2. Gibberellins (GA)
There are more than 100 gibberellins reported from widely different organisms like fungi and higher plants. GA3 (Gibberellic acid) was one of the first to be discovered.
- Functions:
- Bolting: Promotes internode elongation just prior to flowering in rosette plants like beet and cabbage.
- Breaking Dormancy: Overcomes seed and bud dormancy.
- Malting Process: Used in the brewing industry to speed up the malting process.
- Increasing Yield: Spraying sugarcane crops with gibberellins increases the length of the stem, thus increasing the yield by as much as 20 tonnes per acre.
- Delaying Senescence: Allows fruits to be left on the tree longer to extend the market period.
3. Cytokinins
These were discovered as Kinetin (a modified form of adenine) from the autoclaved herring sperm DNA. Kinetin does not occur naturally in plants.
- Natural Forms: Zeatin (isolated from corn-kernels and coconut milk).
- Functions:
- Cell Division: Promotes rapid cytokinesis in root apices, developing shoot buds, and young fruits.
- Overcoming Apical Dominance: Helps in the growth of lateral buds even when the apical bud is present.
- Nutrient Mobilization: Delay leaf senescence by promoting nutrient mobilization.
- Morphogenesis: Plays a critical role along with Auxin in root and shoot differentiation (High Cytokinin/Auxin ratio promotes shoots; Low ratio promotes roots).
4. Ethylene (The Gaseous Hormone)
Ethylene is a simple gaseous PGR, synthesized in large amounts by tissues undergoing senescence and ripening fruits.
- Functions:
- Fruit Ripening: Enhances the respiration rate during ripening of the fruits (Respiratory Climacteric).
- Triple Response: Slowing of horizontal growth, swelling of the axis, and apical hook formation in dicot seedlings.
- Abscission and Senescence: Promotes leaf and flower senescence and abscission.
- Breaking Dormancy: Initiates seed germination in peanut seeds and sprouting of potato tubers.
- Sex Expression: Promotes female flowers in cucumbers, thereby increasing the yield.
- Commercial Source: Ethephon is the most widely used source of ethylene in agriculture.
5. Abscisic Acid (ABA) – The Stress Hormone
ABA acts as a general plant growth inhibitor and an inhibitor of plant metabolism. It acts as an antagonist to GAs.
- Functions:
- Stomatal Closure: Stimulates the closure of stomata in the epidermis and increases the tolerance of plants to various kinds of stresses.

Dataset entries:
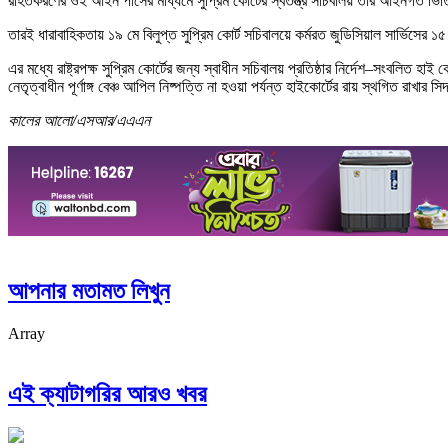
রহিতকরণের ওই আইন পাসের মাধ্যমে সুপ্রিম কোর্টের স্বতন্ত্র সচিবালয় তার আইনগত ভিত
তারই ধারাবাহিকতায় ১৯ মে বিলুপ্ত সুপ্রিম কোর্ট সচিবালয়ে কর্মরত জুডিসিয়াল সার্ভিসে
এর মধ্যে রাষ্ট্রপক্ষ সুপ্রিম কোর্টের জন্য স্বাধীন সচিবালয় প্রতিষ্ঠার নির্দেশ–সংবলিত হাই
নেতৃত্বাধীন পূর্ণাঙ্গ বেঞ্চ আপিল নিষ্পত্তি না হওয়া পর্যন্ত হাইকোর্টের রায় স্থগিত রাখার স
কালের আলো/এসআর/এএএন
আপনার মতামত লিখুন
Array
এই ক্যাটাগরির আরও খবর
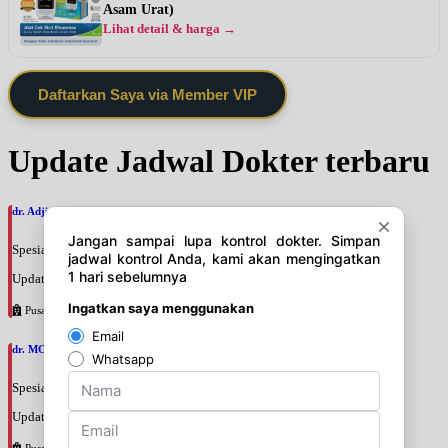
Asam Urat)
Lihat detail & harga →
Daftarkan Saya via Member VIP
Update Jadwal Dokter terbaru
dr. Adji Suprajitno, SpPD
Spesialis: Penyakit Dalam
Update terakhir: 2026-08-07 20:37:59
Pusat Pertamina
dr. MOCHAMAD PASHA, SpPD
Spesialis: Penyakit Dalam
Update terakhir: 2026-08-07 20:35:45
Pusat Pertamina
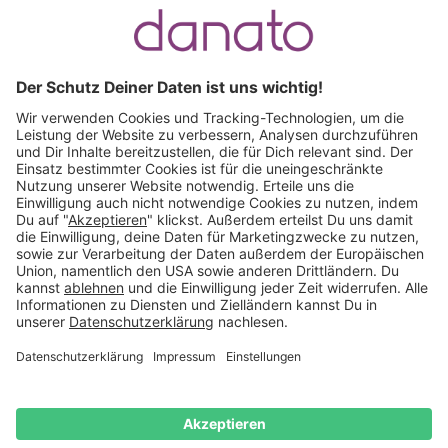
Du hast eine Frage?
Ruf an:
+49 (0) 511 51 56 0300
oder
schreib uns eine
E-Mail
.
Käuferschutz inklusive
Kauf auf Rechnung
Mitglied im:
Deutschland
Impressum
Datenschutz
Widerrufsrecht
AGB
Vertrag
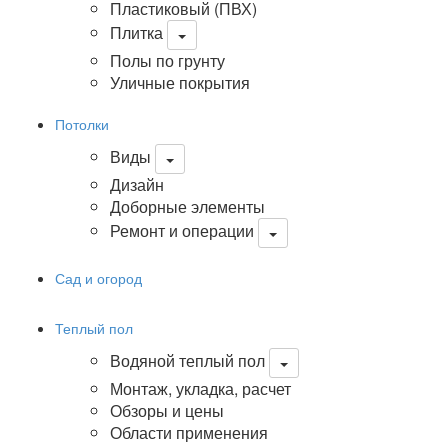
Пластиковый (ПВХ)
Плитка
Полы по грунту
Уличные покрытия
Потолки
Виды
Дизайн
Доборные элементы
Ремонт и операции
Сад и огород
Теплый пол
Водяной теплый пол
Монтаж, укладка, расчет
Обзоры и цены
Области применения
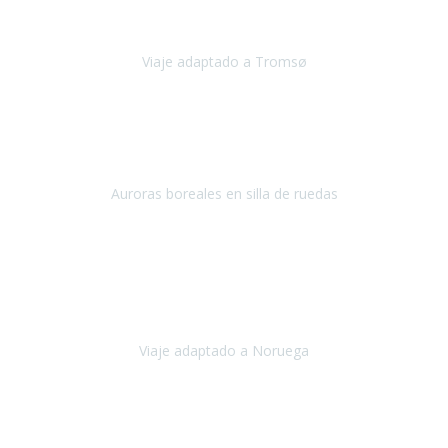
en
Viaje adaptado a Tromsø
Tromsø, Noruega
Noviembre 2023
Hola equipo!
Pues la vuelta a la realidad es dura, sobretodo después de unas
vacaciones de ensueño.
Auroras boreales en silla de ruedas
Tromso, Noruega
Noviembre 2023
Nuestro viaje familiar a Noruega, organizado por Travel Xperience,
ha sido un un éxito. Todo ha estado organizado
cronométricamente, desde traslados y hoteles a los viajes en barco.
Viaje adaptado a Noruega
Noruega
Agosto 2023
A través de este medio quería dejar mi comentario sobre la
excelente logística que diseñó Travel Xperience para que mi hijo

What the task asks: Rewrite the plant hormone notes starting at "- Malting Process: Used" and ending at "the market period.", putting "selling season" in place of "market period". Work from the plant hormone notes alone.

Output for this task:
- Malting Process: Used in the brewing industry to speed up the malting process.
- Increasing Yield: Spraying sugarcane crops with gibberellins increases the length of the stem, thus increasing the yield by as much as 20 tonnes per acre.
- Delaying Senescence: Allows fruits to be left on the tree longer to extend the selling season.